Un’opera complessa e affascinante, resa celebre in Italia anche dalla sigla di Fuori Orario di Ghezzi e Giusti, dove viene riproposta la sequenza subacquea in cui Juliette si tuffa, un vero e proprio biglietto da visita visivo per generazioni di cinefili. Splendida la fotografia, velata da una sfumatura di surrealismo e sempre con una sorta di sospensione temporale al culmine dell’inquadratura. Il direttore della fotografia Boris Kaufman, fratello del celebre Dziga Vertov, con inquadrature suggestive e poetiche, contribuisce a creare un'atmosfera screziata di lirismo, un realismo poetico ante litteram che mescola la grana della quotidianità con l'incanto del sogno. Le interpretazioni di Dita Parlo e Jean Dasté, intense e naturali, danno vita a due personaggi indimenticabili, due amanti persi in un amore panteistico che divora ogni cosa, persino il Tempo, quasi come se la loro unione fosse una forza primordiale della natura stessa. L'amore tra Juliette e Jean è presentato come un concetto totalizzante, che pervade ogni aspetto della loro vita e del film stesso. Vigo ci mostra un amore passionale, viscerale, che travolge i protagonisti e li spinge a superare ogni tipo di barriera. persino quando si allontanano il loro amore si rafforza e si allunga nel tempo e nello spazio, dimostrando la sua resilienza e la sua natura indissolubile.

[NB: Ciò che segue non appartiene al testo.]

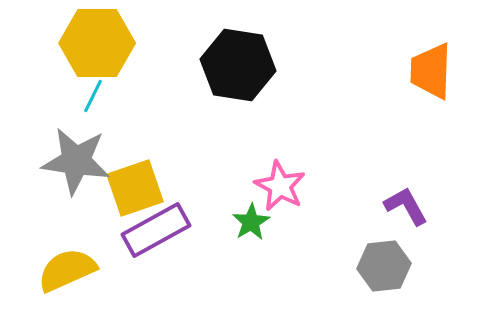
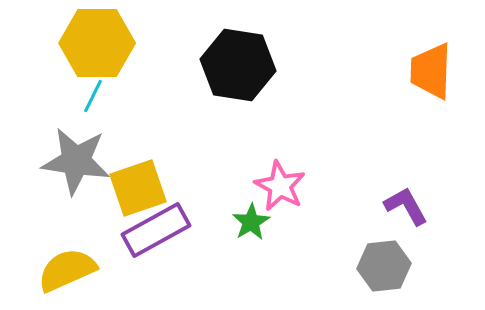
yellow square: moved 3 px right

Vigo, come detto ispirò profondamente molti registi con questo film, che divenne un faro per il cinema d'autore. La sua influenza si manifesta non solo nelle tematiche, ma anche nell'approccio alla regia, nel rifiuto delle convenzioni narrative e nella ricerca di una verità emotiva al di là della logica. In "Hiroshima mon amour" (1959) di Resnais l'amore tra i due protagonisti, come ne L'Atalante, è legato a un viaggio, in questo caso un viaggio nella memoria e nel trauma, dove l'intimità si svela attraverso flashback e monologhi interiori, un debito palese con la capacità di Vigo di esplorare la psiche profonda. In "Pierrot le fou" (1965) di Jean-Luc Godard l'amore è un viaggio, una fuga dalla società e dalle convenzioni, sulla falsariga della storia tra Jean e Juliette, ma con l'aggiunta del nichilismo e della disillusione tipici della sua epoca. L'irrequietezza dei personaggi di Godard trova una radice nella ricerca di libertà dei protagonisti di Vigo. In "Jules et Jim" (1962) di Truffaut l'amore è una forza che unisce e separa, che crea legami profondi ma anche conflitti e tensioni; anche qui si intravede la lezione di Vigo nella narrazione di Truffaut, nella capacità di ritrarre la complessità delle relazioni umane con leggerezza e profondità. E la lista potrebbe continuare ad libitum, includendo forse anche le derive del neorealismo italiano nella sua attenzione per il quotidiano, o persino certo cinema americano indipendente per l'empatia verso personaggi marginali. La cosa fondamentale è tener presente quanto questo giovane e sfortunato regista influenzò e ispirò con una sola opera la genesi artistica di tanti cineasti, e per questo suo singolare e fulminante contributo, è un fatto di cui essergli immensamente grati.